**SELECTED PASSAGE:**
Frequently Asked Questions

  • Q: How long will my child be enrolled in the program?
    A:
    It depends. There are several factors that affect language development including age at which language is being learned, years of language study, literacy skills in the native language, etc. ESL teachers review grades, mandated state test scores, teacher recommendations, and other criteria to determine when the child will no longer need language support. Research demonstrates that on average it takes 5-7 years for students to learn enough English to be successful in the classroom. Some students may accomplish this in as few as 3 years.

    Q: Does my child need to take the state-mandated MCAS?
    A:
    All students need to take the MCAS exam with the exception that recent arrivals can be waived from the English MCAS in their first year. However, most of the time, students take the English MCAS for test-taking experience.

    Q: How can I get involved with the school?
    A:
    There are several ways to participate in the school community including attending school performances, volunteering to chaperone a field trip, joining the Parent-Teacher Organization, etc. Speak with your child’s school teachers/administrators for more information. Also, we have an ELL Parent Advisory Council that you are welcome to join.

    Q: What can I do to support my child?
    A:
    Transitioning to a new country with a different language and culture can be both
    stressful and exciting. One way to help is by being supportive and patient with your
    child’s efforts to adapt to the new environment. Other ways are-


    1. Reading

    • Create a routine or a special reading time for whole family.
    • Reading a book together and share your ideas.

**DIRECTIONS:**
A – Translate this sentence from the frequently asked questions into Spanish: "Research demonstrates that on average it takes 5-7 years for students to learn enough English to be successful in the classroom."
B – Reproduce the frequently asked questions word for word from "Q: Does my child" up to and including "welcome to join.".
C – According to the frequently asked questions, which students can be waived from the English MCAS in their first year?

**LISTED ENTRIES:**

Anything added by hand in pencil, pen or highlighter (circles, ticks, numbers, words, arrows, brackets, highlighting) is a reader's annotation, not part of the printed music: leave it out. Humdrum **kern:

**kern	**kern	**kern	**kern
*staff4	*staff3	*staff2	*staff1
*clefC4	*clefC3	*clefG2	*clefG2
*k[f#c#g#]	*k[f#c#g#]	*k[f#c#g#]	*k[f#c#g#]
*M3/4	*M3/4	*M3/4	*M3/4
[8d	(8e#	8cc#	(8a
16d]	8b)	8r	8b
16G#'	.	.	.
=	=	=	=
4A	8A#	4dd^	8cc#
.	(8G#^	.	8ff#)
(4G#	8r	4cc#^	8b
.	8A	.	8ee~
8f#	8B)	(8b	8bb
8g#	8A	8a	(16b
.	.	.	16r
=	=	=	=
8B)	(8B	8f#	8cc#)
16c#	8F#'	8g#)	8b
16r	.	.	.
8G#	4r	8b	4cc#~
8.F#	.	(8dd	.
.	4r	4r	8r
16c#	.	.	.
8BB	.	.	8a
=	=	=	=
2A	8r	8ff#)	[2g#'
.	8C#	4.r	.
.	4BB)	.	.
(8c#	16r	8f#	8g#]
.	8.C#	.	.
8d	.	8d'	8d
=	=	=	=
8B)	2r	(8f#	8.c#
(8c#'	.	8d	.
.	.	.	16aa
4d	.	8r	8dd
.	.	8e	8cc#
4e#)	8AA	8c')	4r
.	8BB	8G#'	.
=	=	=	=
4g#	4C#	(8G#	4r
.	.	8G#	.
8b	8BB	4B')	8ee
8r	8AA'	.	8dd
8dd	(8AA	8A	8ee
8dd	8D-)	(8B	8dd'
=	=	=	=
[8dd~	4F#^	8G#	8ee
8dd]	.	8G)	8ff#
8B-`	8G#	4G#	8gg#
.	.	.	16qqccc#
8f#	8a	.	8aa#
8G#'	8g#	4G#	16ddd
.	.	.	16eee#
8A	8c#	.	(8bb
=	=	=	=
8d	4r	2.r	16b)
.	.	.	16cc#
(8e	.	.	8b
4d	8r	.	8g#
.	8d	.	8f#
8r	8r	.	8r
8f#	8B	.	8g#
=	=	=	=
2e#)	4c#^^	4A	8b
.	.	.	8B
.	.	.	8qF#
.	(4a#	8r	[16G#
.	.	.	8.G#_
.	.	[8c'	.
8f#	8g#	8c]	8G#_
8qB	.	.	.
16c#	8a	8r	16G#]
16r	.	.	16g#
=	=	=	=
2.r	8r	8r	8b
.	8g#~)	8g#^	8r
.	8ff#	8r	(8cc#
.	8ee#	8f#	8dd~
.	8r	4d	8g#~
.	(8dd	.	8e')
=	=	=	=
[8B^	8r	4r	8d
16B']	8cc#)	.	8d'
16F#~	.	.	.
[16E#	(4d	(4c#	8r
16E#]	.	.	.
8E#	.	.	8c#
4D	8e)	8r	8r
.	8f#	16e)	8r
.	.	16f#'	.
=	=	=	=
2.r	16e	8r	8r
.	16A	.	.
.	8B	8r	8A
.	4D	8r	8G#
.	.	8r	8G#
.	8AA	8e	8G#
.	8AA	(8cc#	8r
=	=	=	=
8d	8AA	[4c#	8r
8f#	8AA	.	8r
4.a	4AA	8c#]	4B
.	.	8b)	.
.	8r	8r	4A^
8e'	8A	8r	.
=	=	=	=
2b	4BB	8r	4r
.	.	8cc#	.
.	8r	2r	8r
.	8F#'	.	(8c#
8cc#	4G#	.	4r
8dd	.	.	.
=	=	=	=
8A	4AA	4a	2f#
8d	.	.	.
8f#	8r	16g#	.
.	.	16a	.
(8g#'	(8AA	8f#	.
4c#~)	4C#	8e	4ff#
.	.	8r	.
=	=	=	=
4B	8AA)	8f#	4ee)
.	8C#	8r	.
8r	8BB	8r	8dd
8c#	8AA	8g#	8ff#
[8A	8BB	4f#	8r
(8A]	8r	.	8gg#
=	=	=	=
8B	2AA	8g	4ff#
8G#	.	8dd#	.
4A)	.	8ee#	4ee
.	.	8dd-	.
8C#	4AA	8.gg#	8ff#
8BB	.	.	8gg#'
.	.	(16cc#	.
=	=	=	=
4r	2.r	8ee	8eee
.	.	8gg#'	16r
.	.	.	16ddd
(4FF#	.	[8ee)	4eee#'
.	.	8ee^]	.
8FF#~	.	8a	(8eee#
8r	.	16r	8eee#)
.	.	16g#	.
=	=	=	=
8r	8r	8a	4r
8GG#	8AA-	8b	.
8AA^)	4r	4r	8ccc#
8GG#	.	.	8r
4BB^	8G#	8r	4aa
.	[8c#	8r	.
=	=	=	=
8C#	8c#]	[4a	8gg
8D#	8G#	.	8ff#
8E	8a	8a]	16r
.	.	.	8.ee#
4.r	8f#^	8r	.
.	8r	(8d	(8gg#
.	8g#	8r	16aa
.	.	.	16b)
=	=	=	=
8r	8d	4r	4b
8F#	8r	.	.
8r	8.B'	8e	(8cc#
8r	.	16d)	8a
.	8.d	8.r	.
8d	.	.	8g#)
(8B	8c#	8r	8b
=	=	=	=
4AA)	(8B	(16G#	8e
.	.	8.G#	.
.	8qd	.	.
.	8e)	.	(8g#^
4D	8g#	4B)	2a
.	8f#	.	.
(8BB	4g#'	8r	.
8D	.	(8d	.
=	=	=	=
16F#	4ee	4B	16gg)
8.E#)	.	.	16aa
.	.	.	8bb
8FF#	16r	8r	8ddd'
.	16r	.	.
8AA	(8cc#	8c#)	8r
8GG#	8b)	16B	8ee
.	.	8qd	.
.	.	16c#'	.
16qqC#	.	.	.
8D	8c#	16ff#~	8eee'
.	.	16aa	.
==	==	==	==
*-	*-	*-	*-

**EXPECTED OUTPUTS:**
A – Las investigaciones demuestran que, en promedio, los estudiantes tardan de 5 a 7 años en aprender suficiente inglés para tener éxito en el aula.

B –
Q: Does my child need to take the state-mandated MCAS?
    A:
    All students need to take the MCAS exam with the exception that recent arrivals can be waived from the English MCAS in their first year. However, most of the time, students take the English MCAS for test-taking experience.

    Q: How can I get involved with the school?
    A:
    There are several ways to participate in the school community including attending school performances, volunteering to chaperone a field trip, joining the Parent-Teacher Organization, etc. Speak with your child’s school teachers/administrators for more information. Also, we have an ELL Parent Advisory Council that you are welcome to join.

C – Recent arrivals.